The interaction of dendritic cells and allergen-specific T cells derives the polarization of naïve TH0 cells to the TH2 cells.
Histamine along with other mediators plays a crucial role in this process. The H4 receptors have been identified as
potential modulator for the activation of dendritic cells and polarization of T cells. In addition to their role in allergic
asthma, these receptors are also involved in the inflammation of other tissues such as skin and the central nervous system.
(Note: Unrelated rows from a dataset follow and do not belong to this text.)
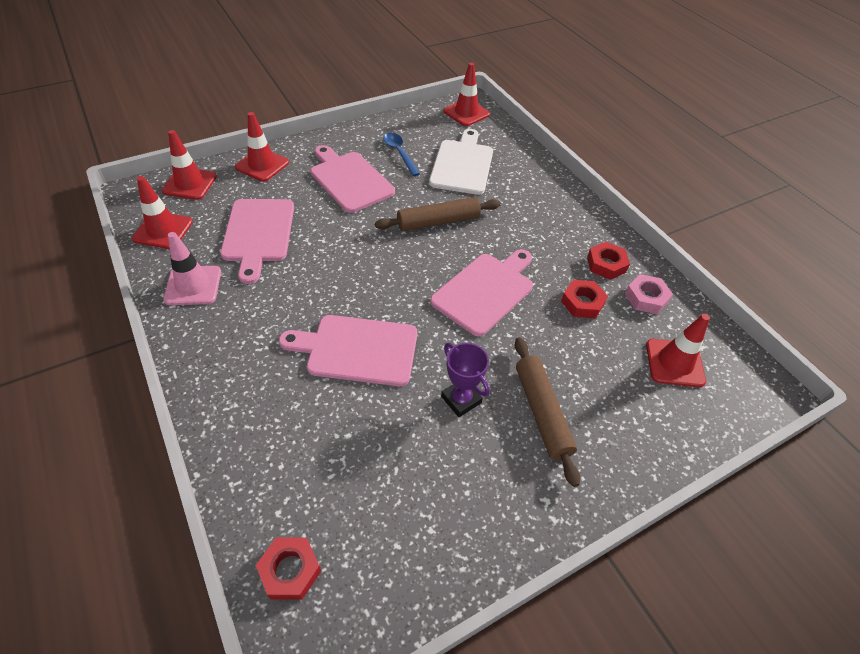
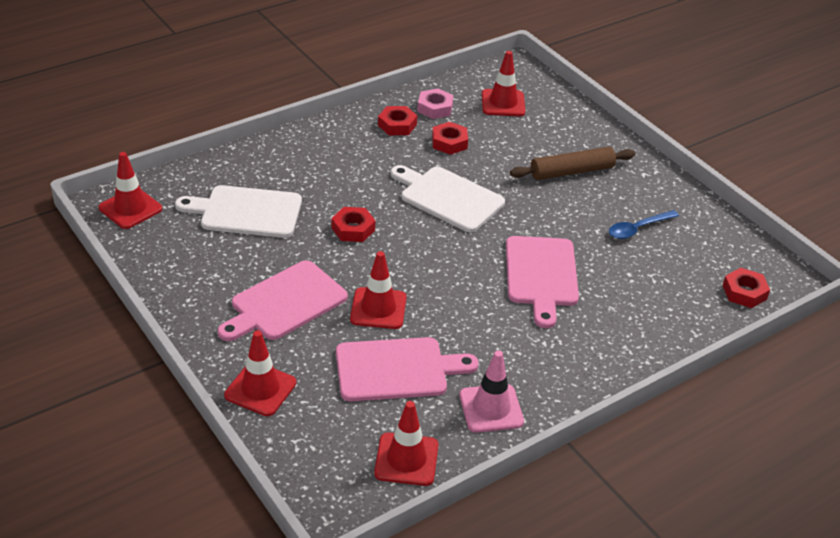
camera: 95 degrees left, 10 degrees down
red traffic cone [162,130,217,200] -> red traffic cone moved to [350,251,407,329]
brown rolling pin [375,197,501,231] -> red nut [332,207,375,242]
blue spoon [383,133,420,176] -> blue spoon moved to [609,210,679,239]
pink cutting board [430,249,533,336] -> white cutting board [391,165,505,232]
purple trophy [441,343,490,417] -> none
The vast body of evidence indicates a pro-inflammatory role for the H4 receptors, but there are reports where an antiinflammatory
role for the H4 receptors, by their effects on regulatory T cells, has been reported. Agonist-biased signaling
at the H4 receptors has added to the controversy regarding the role of these receptors. The histamine H1 receptor
antagonists provide a limited relief in allergy and possess negligible to almost no efficacy in asthma. Consequently, the
new histamine H4 receptor ligands may present an exciting opportunity to understand the etiology and pathogenesis of
these disease states, along with new therapeutic opportunities.
Keywords: Airway hypersensitivity, airway remodeling, allergic contact dermatitis, allergic response, allergic rhinitis, asthma,
atopic dermatitis, basophils, cytolytic T cells, dendritic cells, eosiophils, H4 receptor antagonists, H4 receptors, helper T cells,
histamine, inflammation, mast cells, pruritus, regulatory T cells, TH1 cells, TH17 cells, TH2 cells.